La norma censurata ha pertanto causato, in modo sproporzionato, “un grave pregiudizio all'interesse della cittadinanza e dell'intera collettività”. Non si tratta solo di aver compromesso il benessere del consumatore, ma c’è “qualcosa di più ampio, che attiene all'effettività nel godimento di alcuni diritti costituzionali, oltre che all'interesse allo sviluppo economico del Paese”.
Insomma, i barocchismi dovrebbero essere finiti e ora tocca ai Comuni. Occorrono bandi e licenze per gli Ncc, ma a cascata la questione non può non considerare i taxi. La concorrenza dovrebbe essere garantita, e i monopoli non più ammessi. Una corporazione di poche migliaia di persone (meno di ottomila a Roma, dove sono più numerosi) mette in ginocchio da anni la libertà di accedere a un servizio pubblico in concessione.

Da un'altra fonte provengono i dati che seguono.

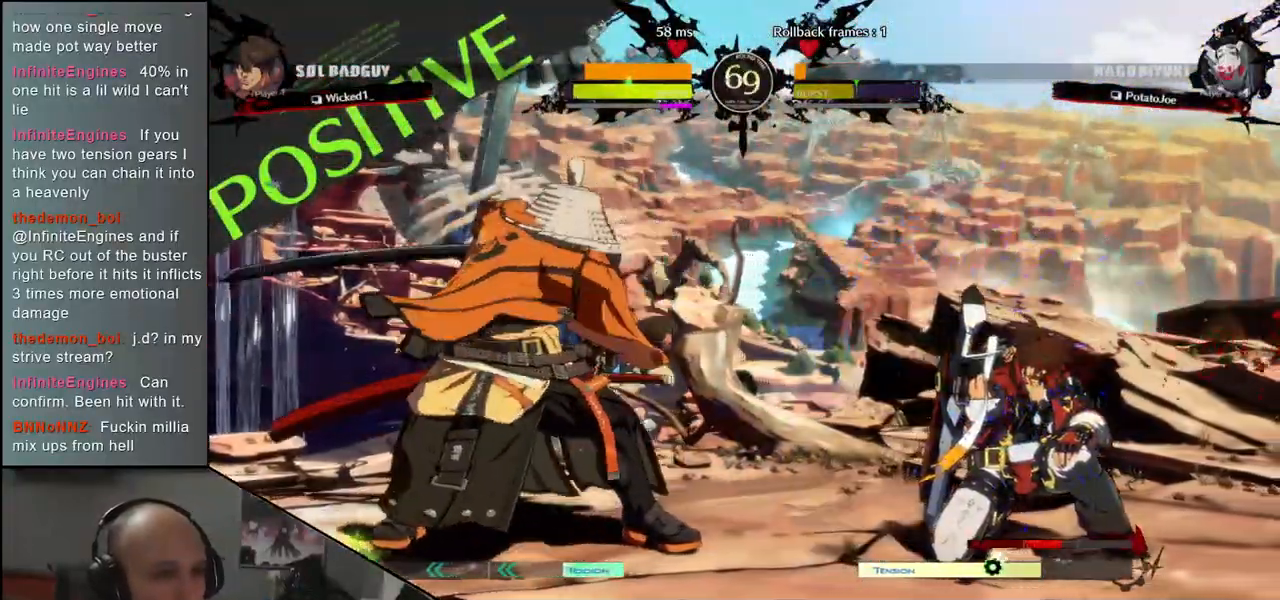
{"buttons": ["SQUARE", "TRIANGLE", "R1", "R2"], "left_stick": "right", "events": [[483, "R2", "down"], [500, "R1", "down"], [500, "SQUARE", "down"], [500, "TRIANGLE", "down"]]}
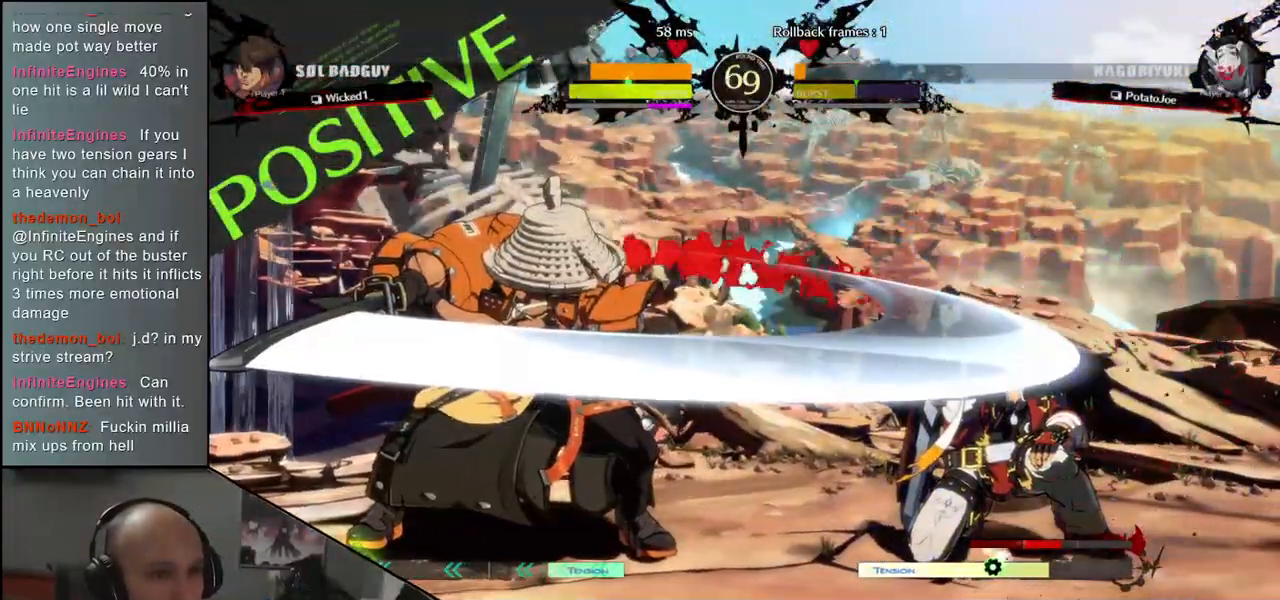
{"buttons": [], "left_stick": "right", "events": [[183, "R1", "up"], [183, "TRIANGLE", "up"], [200, "SQUARE", "up"], [217, "R2", "up"]]}
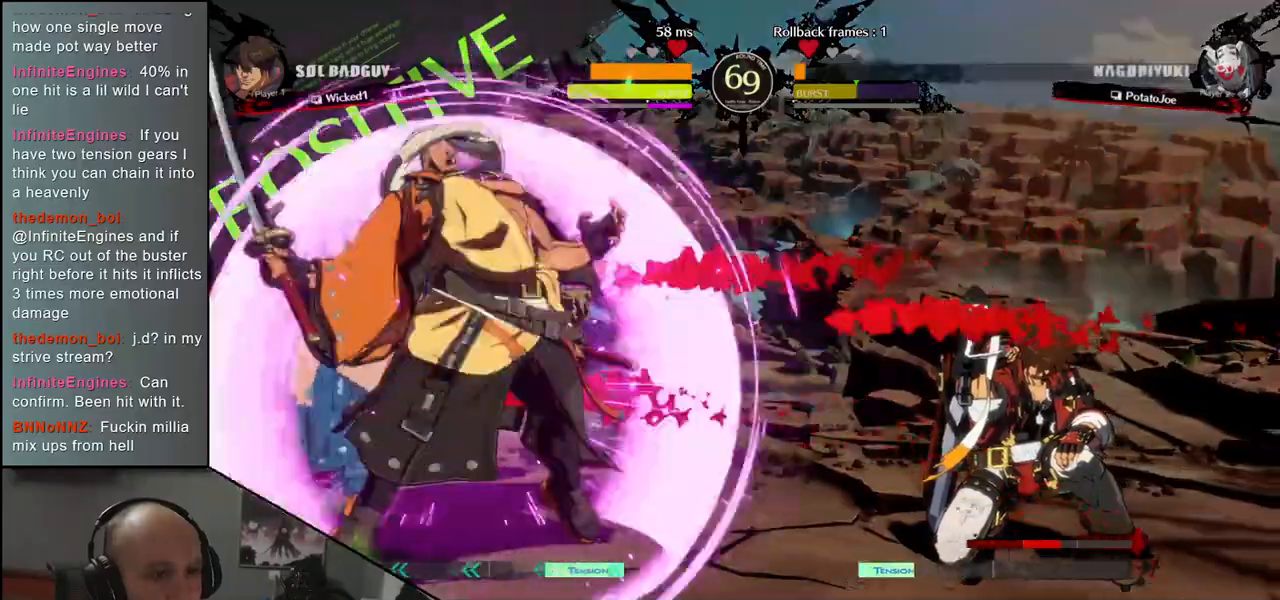
{"buttons": [], "left_stick": "down", "events": [[167, "TRIANGLE", "down"], [167, "left_stick", "down"], [217, "TRIANGLE", "up"], [317, "TRIANGLE", "down"], [383, "TRIANGLE", "up"]]}
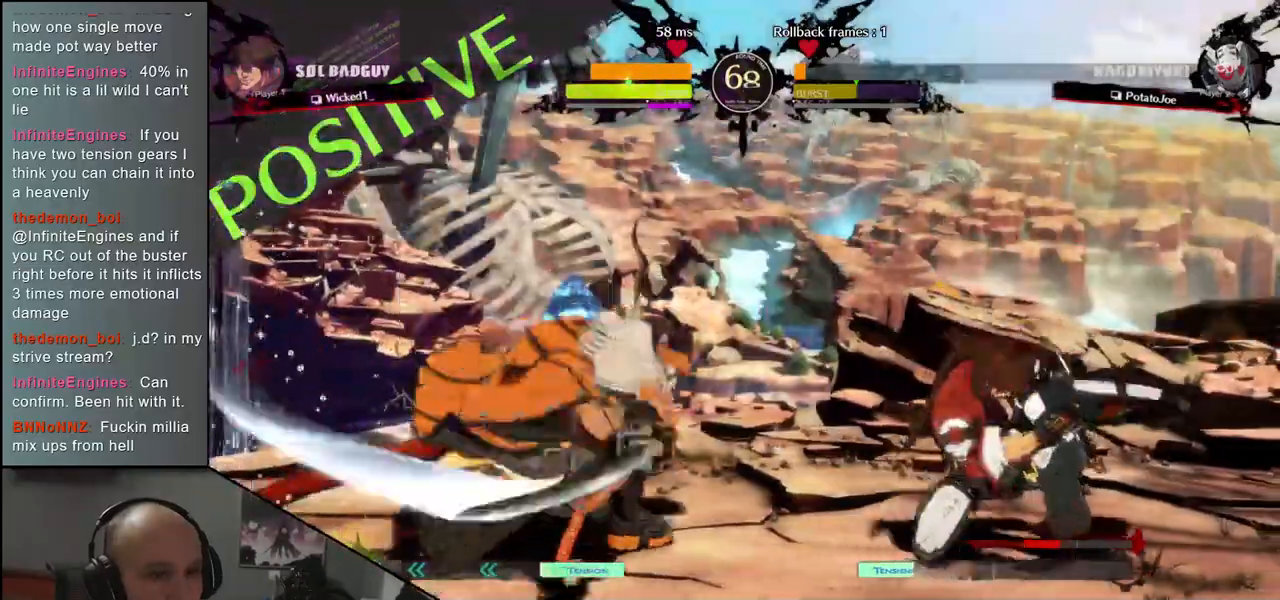
{"buttons": [], "left_stick": "down", "events": [[33, "left_stick", "down-right"], [183, "left_stick", "left"], [200, "SQUARE", "down"], [283, "left_stick", "center"], [317, "SQUARE", "up"], [417, "left_stick", "left"], [500, "left_stick", "down"]]}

Un anno fa il ministro Adolfo Urso cantava vittoria, dopo l’approvazione del decreto “Asset”, sostenendo che avrebbe “scritto agli oltre 60 sindaci che potranno da subito realizzare concorsi straordinari per le nuove licenze taxi, senza alcun vincolo, in 15 giorni. Cioè 1.500 licenze in più a Roma, oltre 1.000 a Milano”.
Non dubitiamo che abbia scritto. Contestiamo l’avverbio “subito” e i numeri. A Milano i 700 partecipanti al bando per 450 (non mille!) nuove licenze di taxi non hanno ancora potuto iniziare le prove. A Roma si attende per fine luglio il bando per 1000 (non 1500!) licenze in più. Ma intanto si è deliberato l’aumento delle tariffe.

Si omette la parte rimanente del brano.